→ Saved entries:
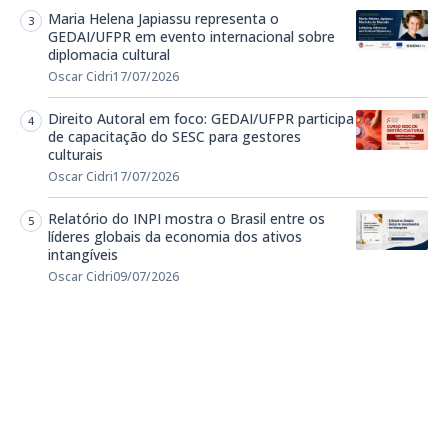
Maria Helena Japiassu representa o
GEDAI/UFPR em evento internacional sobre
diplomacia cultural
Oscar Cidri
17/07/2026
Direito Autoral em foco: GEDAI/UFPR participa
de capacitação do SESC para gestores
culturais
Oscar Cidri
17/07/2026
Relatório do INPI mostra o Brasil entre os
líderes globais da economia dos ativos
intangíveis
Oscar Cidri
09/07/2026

--

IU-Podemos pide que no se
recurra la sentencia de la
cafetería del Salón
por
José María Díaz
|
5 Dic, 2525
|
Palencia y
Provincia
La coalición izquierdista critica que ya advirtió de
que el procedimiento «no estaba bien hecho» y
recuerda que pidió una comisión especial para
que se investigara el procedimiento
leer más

→ What you need to do: Please list every line of the records that contains "procedimiento".

→ Solution to the problem:
que el procedimiento «no estaba bien hecho» y
que se investigara el procedimiento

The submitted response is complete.